Ne dit-on pas que l’absurde est le propre de la vie ? Et quelle « vie » d’abord ? Celle en qui l’on a cru avec la quasi conviction qu’elle est belle et épargnée , sur laquelle on a fondé une existence et une manière de vivre, qui ne se termine jamais, ou alors, brutalement, net, avec la violence que vous inflige un détraqué sur lequel s’abattront injures et malédictions qui ne vous rendront jamais l’être cher !
J’écris, le coeur brisé .Pierrette M’Jid était pour moi cet « alter ego » de Si Mohamed son mari, mon parangon de vertu. Je les ai connus tous les deux en 1974, avec Ali Bouhadar et Seddik, ou « Seddik » l’un des tout premiers reporters-photographes. La maison de Pierrette était la mienne, j’y allais régulièrement, seul, avec Ali et autres, avec ma femme Barbara et mes premiers enfants, Immo et Heiko.
Pierrette, le grand sourire arboré, nous accueillait, avec cœur et générosité, elle ouvrait sa maison comme son cœur, à pied d’œuvre pour recevoir avec soin des centaines de visiteurs, officiels et officieux, des dignitaires comme des simples citoyens…Feu Mohamed M’Jid et Pierrette avaient fait de leur maison le haut lieu de la pensée, de la culture, de la politique, en somme la continuité du parcours combatif de notre cher Mj’Id qui, le franc parler inscrit sur son fronton comme une devise, remettait les uns et les autres des politiciens – et non des moindres – à leur juste place.

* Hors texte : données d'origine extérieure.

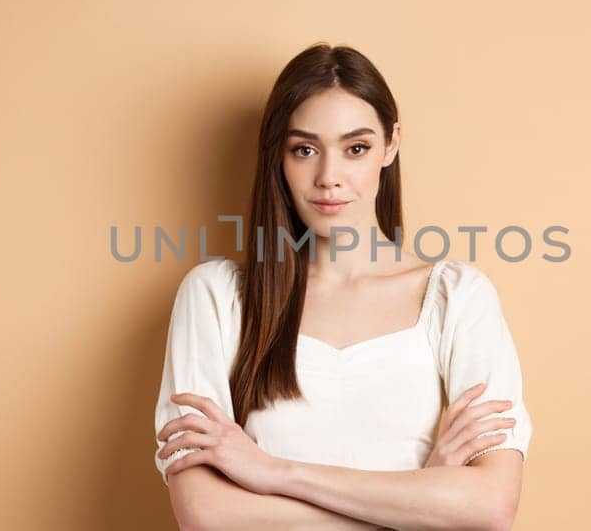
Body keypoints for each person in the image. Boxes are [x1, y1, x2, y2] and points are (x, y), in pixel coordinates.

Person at [152, 42, 533, 530]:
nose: (329, 177)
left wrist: (272, 472)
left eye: (356, 148)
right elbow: (207, 516)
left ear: (390, 145)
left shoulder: (458, 295)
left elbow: (490, 507)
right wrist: (420, 500)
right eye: (304, 149)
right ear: (279, 156)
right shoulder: (215, 297)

Pierrette qui n’en pensait pas moins partageait les convictions de son mari et, sans doute même, le devançait dans ce qui s’apparentait à un irréductible engagement. Grande lectrice, férue de textes humanistes, observatrice discrète avec un sens aigu de la comparaison, cette Marocaine française était la compagne idéale et exigeante de Mohamed M’Jid et entre eux, plus que la complicité, plus que l’amour et l’irrévocable tendresse, il y avait le partage.
Car, il faut bien le dire a posteriori, sans Pierrette, il n’y avait pas de Mohamed M’Jid, son double discret, sa mémoire, sa richesse et sa force. Toute sa vie, muette et sage, elle veillait sur son mari avec une tendresse de vigile. Tous deux, depuis leur belle rencontre à Safi qui remonte à loin, ont traversé plus que les trois quarts du siècle mouvementé, Mohamed M’Jid, nationaliste invétéré comme il n’en existe plus, patriote affranchi et décomplexé, ayant fait la prison dans des « camps de concentration coloniaux » à Aguelmam Sidi Ali, entre autres, a retrouvé la paix avec Pierrette qui, à coup sûr, demeurait sa mémoire vivante, son miroir et son témoin.
Tous deux ont traversé des épreuves sans jamais se départir de leur espérance, ils ont vu partir leur fils Karim mais, la douleur de Pierrette étant plus profonde, ils se sont résolu au sort, leurs deux autres enfants, Asmae qui s’était installée aux Etats-Unis avec ses enfants et Soufiane qui a courageusement repris le message et le flambeau familial, Soufiane qui désormais – avec une volonté affichée de servir la cause sociale – assure la continuité dans les pas de ses deux parents exemplaires. En présidant aux destinées de la Fondation MJID, en apportant le précieux soutien aux démunis, avec l’ardeur, l’attachement aux milliers de jeunes et l’efficacité de ses deux parents.